Recently, I got sucked into a discussion of sentience and whether or not such a condition could be achieved in silicon. I said I wasn’t sure it had been achieved yet in meat. But I do remain optimistic that it’s possible.
The problem with creating sentience in silicon—or meat—is that first we need to understand the goal. We’re talking about rational self-awareness. Calling it “artificial intelligence” is woefully inaccurate. We have plenty of evidence that machines can be programmed to behave intelligently, but that is not the same as self-awareness, and outside of the specific domain it has been programmed for, the machine is simply dumb.
I dislike the term “artificial intelligence.” It’s imprecise. It presumes that there is such a thing as “genuine intelligence.” Cynical observers of human behavior have justifiable reason to doubt this. Indeed, the single most compelling piece of evidence that there is intelligent life in the universe lies in the fact that they have not contacted anyone on this planet.
The problem with discussing “sentience” is the same problem that occurs with discussing “intelligence.” As soon as a person understands the concept, he also assumes it applies to himself. But the evidence of online participation—Facebook, website comment threads, various discussion forums—is that half of the human race is of below-average intelligence. The half that is above average may very well be too smart to participate in Facebook, website comment threads, or various discussion forums.
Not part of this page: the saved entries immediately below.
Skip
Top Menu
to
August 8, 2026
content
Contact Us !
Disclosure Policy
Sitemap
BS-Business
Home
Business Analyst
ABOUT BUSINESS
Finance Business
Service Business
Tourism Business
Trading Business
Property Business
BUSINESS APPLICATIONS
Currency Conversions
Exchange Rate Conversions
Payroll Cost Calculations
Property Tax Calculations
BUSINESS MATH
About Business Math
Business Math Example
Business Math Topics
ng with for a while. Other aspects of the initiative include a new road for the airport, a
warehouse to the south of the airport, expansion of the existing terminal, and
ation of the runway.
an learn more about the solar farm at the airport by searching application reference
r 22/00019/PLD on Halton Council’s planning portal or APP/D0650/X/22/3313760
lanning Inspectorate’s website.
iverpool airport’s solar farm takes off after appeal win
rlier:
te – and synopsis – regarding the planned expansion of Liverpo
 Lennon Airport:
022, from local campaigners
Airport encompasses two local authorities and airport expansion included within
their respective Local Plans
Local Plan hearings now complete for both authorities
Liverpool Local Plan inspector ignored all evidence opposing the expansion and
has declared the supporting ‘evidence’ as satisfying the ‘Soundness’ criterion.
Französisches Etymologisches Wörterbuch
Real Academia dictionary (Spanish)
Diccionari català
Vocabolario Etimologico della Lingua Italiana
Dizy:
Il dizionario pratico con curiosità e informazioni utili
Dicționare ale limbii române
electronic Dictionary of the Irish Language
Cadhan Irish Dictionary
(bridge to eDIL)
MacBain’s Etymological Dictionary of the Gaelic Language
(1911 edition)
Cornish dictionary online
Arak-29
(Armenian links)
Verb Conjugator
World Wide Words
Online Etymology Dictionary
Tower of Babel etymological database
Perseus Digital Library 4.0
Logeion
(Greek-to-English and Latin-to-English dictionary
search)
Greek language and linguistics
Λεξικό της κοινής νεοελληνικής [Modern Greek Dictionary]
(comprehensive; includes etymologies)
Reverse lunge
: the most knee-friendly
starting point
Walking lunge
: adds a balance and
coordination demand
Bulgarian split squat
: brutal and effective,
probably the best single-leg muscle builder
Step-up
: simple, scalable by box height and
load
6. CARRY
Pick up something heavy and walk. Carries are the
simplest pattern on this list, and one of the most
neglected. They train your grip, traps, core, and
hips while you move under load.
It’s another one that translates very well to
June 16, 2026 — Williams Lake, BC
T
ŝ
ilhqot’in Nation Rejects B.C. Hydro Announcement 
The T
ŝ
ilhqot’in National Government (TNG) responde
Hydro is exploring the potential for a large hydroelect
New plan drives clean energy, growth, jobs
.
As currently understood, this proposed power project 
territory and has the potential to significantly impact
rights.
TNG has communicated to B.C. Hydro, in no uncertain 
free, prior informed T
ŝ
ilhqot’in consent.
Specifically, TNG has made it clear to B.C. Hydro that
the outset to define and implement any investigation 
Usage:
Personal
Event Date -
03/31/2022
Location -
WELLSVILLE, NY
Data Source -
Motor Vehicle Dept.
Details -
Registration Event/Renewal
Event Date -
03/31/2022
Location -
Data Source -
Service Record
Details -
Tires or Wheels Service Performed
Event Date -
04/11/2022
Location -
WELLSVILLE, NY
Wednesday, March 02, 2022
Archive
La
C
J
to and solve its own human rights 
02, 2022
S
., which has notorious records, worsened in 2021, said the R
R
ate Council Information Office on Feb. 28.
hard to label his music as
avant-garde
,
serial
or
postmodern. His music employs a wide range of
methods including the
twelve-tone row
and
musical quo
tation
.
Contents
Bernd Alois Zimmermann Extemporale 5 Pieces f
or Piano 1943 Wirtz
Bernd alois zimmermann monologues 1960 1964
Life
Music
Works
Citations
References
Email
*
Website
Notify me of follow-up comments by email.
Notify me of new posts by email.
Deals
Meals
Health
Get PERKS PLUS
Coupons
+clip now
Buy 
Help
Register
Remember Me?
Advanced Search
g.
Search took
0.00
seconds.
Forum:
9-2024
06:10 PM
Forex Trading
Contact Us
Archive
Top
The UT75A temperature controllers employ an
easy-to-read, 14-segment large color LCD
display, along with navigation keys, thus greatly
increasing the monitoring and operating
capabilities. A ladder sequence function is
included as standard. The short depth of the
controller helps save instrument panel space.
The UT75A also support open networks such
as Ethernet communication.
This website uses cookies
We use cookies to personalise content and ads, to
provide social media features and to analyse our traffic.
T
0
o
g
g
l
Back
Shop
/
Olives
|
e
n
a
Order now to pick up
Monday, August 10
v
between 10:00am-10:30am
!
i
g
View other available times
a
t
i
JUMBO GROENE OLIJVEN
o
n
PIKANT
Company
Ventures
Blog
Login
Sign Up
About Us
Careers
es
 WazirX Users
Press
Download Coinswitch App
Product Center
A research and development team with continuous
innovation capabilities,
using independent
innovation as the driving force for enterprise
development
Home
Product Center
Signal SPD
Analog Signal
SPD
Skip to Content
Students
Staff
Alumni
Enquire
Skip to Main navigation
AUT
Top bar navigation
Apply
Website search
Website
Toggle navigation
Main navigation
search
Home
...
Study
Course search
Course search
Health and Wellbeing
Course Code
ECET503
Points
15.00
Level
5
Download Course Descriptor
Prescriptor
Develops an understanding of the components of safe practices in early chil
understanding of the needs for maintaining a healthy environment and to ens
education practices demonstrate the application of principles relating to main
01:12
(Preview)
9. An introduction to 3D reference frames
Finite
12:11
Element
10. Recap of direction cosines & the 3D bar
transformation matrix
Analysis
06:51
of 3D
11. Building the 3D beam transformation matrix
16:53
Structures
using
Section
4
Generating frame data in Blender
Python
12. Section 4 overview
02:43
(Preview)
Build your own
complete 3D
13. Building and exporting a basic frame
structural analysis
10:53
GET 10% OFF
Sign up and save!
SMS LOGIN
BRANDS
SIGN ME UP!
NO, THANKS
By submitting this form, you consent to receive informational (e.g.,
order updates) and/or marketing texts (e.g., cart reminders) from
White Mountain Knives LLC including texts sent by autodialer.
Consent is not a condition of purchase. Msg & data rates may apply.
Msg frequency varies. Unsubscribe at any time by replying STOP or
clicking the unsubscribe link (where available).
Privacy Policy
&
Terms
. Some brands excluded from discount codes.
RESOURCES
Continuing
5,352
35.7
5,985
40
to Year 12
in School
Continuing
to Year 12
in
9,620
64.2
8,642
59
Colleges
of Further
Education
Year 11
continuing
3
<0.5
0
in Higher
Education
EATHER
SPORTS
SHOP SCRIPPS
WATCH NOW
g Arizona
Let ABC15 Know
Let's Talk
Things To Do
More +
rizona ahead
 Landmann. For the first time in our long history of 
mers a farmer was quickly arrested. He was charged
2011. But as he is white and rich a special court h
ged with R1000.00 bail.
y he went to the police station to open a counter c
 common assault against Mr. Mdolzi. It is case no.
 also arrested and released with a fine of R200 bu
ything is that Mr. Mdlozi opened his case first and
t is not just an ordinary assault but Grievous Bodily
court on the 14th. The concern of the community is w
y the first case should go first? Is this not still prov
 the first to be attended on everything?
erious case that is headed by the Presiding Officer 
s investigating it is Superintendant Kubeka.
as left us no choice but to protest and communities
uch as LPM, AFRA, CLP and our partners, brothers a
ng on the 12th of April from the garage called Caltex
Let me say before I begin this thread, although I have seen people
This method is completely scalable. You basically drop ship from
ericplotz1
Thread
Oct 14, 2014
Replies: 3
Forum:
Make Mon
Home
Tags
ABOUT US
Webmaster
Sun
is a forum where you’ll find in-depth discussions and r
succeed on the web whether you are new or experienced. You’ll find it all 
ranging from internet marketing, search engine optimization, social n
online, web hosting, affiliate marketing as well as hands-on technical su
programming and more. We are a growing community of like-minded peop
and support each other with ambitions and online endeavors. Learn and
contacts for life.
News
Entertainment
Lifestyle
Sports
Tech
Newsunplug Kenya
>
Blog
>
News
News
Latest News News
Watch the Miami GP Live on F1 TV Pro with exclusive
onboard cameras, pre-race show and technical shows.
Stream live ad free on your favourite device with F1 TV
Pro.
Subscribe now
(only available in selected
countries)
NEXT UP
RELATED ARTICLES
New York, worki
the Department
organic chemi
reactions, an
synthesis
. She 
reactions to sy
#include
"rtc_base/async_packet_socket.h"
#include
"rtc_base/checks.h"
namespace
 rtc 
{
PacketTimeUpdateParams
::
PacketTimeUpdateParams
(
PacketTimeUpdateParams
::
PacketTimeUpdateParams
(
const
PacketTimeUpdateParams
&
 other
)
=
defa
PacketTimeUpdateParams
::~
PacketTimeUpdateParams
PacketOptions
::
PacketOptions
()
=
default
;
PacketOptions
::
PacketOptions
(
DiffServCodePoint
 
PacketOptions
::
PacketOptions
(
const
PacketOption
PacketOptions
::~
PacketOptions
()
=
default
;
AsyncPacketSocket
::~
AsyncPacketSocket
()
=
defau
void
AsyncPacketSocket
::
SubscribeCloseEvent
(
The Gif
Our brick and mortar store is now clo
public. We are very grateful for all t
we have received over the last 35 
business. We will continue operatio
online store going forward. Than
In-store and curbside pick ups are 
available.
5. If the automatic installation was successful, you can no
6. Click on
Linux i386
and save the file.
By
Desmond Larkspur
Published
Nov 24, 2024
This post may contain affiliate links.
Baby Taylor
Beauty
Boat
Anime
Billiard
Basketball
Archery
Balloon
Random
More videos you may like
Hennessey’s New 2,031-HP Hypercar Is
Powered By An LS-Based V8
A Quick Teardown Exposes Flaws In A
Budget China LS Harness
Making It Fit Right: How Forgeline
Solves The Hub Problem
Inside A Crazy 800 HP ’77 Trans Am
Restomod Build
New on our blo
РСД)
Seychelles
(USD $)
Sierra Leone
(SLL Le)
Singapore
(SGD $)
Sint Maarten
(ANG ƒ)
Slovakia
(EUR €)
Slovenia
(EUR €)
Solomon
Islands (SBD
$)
I’m fussy about language. It’s the only tool we have. In practice, this shows up as a persnickety obsession with precision. Mark Twain once said, “The difference between the right word and the almost-right word is the difference between lightning and a lightning bug.”
But more than that, I think language processing is where intelligence, and ultimately sentience, occurs. Certainly it is how both of these conditions are expressed. Language exists as a set of symbols that can be manipulated, much like Lego bricks, for the construction of astonishingly complex domains.
Even more pernicious, we can move so enthusiastically into those linguistic domains that we forget that we created them ourselves. We become captured by our language, trapped into perceiving the world a certain way because of the words we use to define and explain it. We assign explanations and then believe in the explanations. Muslims are terrorists. Gays are flamboyant. Blacks are dangerous. Women are manipulative. Asians are smart. Liberals are socialists. Rich people are greedy. We lock ourselves into our own prejudices. Instead of owning our language, it owns us.
One of my teachers once taught me a great way to break out of the trap. Examine the distinctions to find out what you’re really saying. He used the word “generosity” as an example. “What’s the opposite of generosity? Mean, stingy, withholding. The opposite of that is open, giving and accessible. So there’s your access to what you’re distinguishing as generosity.”
Applying the same approach to “intelligence,” the opposite of intelligence is “stupidity.” We perceive stupidity as a condition that includes ignorance, flawed logic, unprovable assertions, inaccurate judgments, inappropriate choices, decisions made without regard to consequences. In brief, we see stupidity as a set of behaviors that fail to produce results. This can include dogmatic stubbornness, an emotional investment in beliefs that have no applicable referents in the physical universe, and an overall breakdown in ability to understand what’s really going on.